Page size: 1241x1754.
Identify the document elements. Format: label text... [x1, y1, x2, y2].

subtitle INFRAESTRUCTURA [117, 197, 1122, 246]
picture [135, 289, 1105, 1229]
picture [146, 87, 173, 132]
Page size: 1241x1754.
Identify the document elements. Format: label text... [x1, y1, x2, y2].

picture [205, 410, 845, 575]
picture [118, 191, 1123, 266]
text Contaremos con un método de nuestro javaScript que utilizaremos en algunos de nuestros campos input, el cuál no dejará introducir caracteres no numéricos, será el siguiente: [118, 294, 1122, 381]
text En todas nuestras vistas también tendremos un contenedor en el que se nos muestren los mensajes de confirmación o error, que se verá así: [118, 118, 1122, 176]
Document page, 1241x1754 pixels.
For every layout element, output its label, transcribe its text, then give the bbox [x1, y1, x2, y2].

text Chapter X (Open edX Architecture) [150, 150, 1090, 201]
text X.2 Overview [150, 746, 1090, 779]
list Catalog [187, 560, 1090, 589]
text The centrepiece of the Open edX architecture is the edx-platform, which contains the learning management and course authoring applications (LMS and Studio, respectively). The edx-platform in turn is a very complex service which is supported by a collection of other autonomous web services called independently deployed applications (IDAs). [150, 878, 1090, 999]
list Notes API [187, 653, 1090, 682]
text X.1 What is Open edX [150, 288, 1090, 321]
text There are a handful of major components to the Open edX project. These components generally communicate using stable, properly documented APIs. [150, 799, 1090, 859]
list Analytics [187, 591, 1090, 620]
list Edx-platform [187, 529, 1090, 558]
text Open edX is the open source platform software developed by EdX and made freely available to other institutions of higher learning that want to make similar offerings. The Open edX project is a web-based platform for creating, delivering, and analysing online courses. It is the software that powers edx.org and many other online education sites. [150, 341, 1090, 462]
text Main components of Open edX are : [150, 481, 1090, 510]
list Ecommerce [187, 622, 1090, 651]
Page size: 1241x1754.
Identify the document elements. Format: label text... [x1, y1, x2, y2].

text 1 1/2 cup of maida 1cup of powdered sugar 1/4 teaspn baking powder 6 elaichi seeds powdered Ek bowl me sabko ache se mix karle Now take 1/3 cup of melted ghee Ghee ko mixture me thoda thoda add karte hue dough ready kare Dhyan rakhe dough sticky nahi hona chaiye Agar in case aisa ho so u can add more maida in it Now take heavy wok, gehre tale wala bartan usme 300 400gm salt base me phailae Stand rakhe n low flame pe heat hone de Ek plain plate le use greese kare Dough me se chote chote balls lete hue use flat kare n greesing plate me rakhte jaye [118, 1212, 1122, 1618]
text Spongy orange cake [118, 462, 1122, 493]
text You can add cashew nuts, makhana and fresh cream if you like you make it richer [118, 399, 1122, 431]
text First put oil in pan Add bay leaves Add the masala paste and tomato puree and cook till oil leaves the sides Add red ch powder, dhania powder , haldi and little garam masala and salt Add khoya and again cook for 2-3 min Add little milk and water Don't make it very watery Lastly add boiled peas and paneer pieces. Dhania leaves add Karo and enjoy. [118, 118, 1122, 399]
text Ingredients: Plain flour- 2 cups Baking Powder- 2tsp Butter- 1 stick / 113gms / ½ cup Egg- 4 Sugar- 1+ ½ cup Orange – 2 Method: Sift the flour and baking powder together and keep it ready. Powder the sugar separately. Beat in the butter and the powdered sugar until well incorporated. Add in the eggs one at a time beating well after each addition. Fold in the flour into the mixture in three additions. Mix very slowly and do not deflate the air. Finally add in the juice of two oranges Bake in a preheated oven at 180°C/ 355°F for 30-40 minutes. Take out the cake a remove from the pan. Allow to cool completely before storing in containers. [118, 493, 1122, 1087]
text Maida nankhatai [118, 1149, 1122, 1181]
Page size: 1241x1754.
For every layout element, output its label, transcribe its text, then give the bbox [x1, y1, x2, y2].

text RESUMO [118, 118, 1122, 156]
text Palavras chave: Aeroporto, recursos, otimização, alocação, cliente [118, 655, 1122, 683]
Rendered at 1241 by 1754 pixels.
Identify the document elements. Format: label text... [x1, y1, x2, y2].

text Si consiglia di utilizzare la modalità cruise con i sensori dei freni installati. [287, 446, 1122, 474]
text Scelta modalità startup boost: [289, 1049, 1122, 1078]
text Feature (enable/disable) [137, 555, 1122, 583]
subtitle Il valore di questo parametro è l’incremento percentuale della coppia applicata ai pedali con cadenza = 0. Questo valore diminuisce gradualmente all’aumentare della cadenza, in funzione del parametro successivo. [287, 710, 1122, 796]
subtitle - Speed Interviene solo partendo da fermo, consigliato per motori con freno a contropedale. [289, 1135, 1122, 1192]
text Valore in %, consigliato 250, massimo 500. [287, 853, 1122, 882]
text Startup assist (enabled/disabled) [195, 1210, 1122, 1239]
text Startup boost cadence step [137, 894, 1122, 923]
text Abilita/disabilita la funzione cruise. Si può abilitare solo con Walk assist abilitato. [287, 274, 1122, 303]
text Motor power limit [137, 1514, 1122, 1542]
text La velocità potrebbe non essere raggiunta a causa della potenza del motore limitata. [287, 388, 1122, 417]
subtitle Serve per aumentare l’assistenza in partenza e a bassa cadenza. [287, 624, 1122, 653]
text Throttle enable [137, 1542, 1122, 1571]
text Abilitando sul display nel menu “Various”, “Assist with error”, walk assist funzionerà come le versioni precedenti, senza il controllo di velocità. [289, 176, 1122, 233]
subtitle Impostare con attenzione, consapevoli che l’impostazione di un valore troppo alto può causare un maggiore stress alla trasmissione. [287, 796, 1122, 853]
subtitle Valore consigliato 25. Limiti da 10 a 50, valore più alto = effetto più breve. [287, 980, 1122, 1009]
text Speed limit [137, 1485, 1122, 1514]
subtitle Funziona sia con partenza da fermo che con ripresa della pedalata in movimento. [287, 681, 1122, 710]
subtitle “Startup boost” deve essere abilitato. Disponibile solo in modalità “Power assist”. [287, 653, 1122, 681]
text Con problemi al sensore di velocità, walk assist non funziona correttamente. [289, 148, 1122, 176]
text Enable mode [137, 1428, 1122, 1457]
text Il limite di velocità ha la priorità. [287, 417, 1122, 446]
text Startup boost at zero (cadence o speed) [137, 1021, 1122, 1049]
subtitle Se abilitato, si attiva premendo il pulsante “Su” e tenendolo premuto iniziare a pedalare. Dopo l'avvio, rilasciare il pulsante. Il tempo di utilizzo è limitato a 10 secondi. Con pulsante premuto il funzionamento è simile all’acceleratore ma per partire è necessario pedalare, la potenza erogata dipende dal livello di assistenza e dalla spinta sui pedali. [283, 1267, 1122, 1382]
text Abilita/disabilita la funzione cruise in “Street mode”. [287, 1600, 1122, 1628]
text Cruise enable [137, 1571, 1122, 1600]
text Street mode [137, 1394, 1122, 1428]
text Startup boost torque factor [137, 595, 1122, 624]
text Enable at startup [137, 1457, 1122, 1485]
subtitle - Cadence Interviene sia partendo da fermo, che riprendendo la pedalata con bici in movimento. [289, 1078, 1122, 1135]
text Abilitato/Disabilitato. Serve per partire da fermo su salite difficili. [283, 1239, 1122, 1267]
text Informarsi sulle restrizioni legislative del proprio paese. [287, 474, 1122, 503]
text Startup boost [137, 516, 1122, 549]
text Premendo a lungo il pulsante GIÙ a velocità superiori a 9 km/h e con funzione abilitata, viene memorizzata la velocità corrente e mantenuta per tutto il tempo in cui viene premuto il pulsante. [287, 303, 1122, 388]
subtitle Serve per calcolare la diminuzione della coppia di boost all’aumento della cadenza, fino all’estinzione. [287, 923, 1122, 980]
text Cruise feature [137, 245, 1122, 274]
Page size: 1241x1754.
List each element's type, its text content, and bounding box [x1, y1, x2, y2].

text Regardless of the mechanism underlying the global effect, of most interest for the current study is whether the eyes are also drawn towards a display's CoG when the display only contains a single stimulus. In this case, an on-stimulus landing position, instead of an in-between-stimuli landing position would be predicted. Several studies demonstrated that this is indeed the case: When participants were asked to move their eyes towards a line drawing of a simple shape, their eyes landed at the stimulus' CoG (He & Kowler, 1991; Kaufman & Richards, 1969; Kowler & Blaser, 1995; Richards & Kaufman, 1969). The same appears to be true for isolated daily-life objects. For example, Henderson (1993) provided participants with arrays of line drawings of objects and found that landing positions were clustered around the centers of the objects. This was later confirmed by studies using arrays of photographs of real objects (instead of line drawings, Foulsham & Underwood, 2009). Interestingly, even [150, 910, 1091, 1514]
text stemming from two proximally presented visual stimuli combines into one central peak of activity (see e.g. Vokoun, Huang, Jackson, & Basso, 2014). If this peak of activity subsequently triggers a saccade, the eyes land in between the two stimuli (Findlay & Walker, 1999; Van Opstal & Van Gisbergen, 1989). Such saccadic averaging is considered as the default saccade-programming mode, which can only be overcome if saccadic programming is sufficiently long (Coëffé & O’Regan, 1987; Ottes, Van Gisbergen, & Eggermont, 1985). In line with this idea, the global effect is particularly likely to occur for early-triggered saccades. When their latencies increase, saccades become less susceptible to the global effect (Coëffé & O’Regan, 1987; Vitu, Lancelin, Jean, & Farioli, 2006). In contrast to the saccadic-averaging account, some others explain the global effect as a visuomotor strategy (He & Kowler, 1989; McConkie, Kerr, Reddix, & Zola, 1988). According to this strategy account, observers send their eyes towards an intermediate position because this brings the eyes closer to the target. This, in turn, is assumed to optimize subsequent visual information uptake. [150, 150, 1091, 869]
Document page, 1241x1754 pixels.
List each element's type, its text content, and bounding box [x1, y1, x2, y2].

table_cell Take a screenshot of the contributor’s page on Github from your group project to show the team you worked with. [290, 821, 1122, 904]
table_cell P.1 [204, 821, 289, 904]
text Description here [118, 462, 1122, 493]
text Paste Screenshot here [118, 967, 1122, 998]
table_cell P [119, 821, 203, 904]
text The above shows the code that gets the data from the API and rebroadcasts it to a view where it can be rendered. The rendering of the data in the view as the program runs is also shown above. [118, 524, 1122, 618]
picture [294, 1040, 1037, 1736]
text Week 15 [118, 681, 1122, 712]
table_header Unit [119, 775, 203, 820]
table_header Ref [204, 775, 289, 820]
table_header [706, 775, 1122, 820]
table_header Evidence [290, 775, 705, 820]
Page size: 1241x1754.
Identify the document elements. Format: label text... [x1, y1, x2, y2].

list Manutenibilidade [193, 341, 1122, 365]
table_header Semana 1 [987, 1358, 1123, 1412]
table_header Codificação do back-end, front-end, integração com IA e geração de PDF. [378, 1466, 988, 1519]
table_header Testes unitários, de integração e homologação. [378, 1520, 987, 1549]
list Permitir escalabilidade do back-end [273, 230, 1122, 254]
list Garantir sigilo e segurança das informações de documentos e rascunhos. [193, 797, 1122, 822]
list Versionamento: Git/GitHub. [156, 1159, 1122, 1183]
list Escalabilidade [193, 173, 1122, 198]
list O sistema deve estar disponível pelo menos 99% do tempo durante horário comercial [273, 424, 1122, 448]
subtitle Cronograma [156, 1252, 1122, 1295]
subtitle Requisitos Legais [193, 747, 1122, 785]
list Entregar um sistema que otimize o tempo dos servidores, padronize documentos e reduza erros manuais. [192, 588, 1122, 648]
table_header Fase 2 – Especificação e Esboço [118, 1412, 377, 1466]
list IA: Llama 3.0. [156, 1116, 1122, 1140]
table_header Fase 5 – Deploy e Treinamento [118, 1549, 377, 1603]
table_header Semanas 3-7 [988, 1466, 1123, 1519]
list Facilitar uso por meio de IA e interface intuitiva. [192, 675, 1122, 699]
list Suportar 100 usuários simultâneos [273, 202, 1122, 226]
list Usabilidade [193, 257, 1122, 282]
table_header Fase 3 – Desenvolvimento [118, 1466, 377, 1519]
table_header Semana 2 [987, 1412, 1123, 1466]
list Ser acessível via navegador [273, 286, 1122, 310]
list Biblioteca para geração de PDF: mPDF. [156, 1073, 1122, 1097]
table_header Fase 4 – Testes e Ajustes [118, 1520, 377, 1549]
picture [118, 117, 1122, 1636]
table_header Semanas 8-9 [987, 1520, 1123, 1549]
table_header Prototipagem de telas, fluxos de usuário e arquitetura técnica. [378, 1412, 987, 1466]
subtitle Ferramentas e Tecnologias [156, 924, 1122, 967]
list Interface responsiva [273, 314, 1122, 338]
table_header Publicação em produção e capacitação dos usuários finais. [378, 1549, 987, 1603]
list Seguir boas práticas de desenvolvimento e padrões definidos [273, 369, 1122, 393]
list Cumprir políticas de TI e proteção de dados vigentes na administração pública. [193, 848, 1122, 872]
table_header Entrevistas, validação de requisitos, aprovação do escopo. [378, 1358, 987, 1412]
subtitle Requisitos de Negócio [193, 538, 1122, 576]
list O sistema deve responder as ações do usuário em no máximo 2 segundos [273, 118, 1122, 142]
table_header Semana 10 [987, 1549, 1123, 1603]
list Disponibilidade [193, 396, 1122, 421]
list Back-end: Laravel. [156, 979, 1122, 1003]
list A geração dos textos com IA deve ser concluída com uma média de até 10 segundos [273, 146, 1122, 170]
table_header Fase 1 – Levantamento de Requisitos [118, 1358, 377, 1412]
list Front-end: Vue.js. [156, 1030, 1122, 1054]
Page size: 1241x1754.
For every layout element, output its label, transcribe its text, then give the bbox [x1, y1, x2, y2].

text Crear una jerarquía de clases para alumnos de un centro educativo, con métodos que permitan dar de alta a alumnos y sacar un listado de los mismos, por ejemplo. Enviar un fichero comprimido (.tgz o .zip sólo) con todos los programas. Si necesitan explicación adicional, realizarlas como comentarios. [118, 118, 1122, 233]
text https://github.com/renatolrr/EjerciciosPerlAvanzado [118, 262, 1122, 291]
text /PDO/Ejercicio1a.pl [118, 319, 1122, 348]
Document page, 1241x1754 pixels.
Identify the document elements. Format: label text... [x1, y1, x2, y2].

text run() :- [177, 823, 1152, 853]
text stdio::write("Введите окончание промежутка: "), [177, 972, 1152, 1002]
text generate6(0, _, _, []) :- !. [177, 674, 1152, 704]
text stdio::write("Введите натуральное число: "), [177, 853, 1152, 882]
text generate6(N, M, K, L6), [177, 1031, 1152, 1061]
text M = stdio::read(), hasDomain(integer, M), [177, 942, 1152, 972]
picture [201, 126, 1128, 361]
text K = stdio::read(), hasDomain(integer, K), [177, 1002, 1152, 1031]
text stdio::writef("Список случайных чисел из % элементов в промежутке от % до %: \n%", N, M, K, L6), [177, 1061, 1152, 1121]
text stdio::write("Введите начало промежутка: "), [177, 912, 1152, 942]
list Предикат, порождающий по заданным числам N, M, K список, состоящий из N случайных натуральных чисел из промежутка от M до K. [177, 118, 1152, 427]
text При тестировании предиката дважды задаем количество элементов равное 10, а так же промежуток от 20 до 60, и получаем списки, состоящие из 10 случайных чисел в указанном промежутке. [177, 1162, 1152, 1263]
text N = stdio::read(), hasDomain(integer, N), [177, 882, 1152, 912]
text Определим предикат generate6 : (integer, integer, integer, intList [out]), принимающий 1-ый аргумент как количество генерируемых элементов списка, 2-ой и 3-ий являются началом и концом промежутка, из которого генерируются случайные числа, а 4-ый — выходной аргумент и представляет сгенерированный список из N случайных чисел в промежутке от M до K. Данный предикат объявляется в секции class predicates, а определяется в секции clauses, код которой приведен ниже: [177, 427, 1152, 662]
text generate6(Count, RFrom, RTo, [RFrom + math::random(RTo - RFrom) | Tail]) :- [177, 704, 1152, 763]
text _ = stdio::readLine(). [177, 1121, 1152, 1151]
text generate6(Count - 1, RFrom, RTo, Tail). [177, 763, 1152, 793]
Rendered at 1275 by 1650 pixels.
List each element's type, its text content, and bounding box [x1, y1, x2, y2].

### Required task
Reproduce the lines of the material starting with the line that contains "table_cell Take a" and going on through the line that contains "table_cell P [119, 821, 203, 904]", with both of those lines included.

### Reply
table_cell Take a screenshot of the contributor’s page on Github from your group project to show the team you worked with. [290, 821, 1122, 904]
table_cell P.1 [204, 821, 289, 904]
text Description here [118, 462, 1122, 493]
text Paste Screenshot here [118, 967, 1122, 998]
table_cell P [119, 821, 203, 904]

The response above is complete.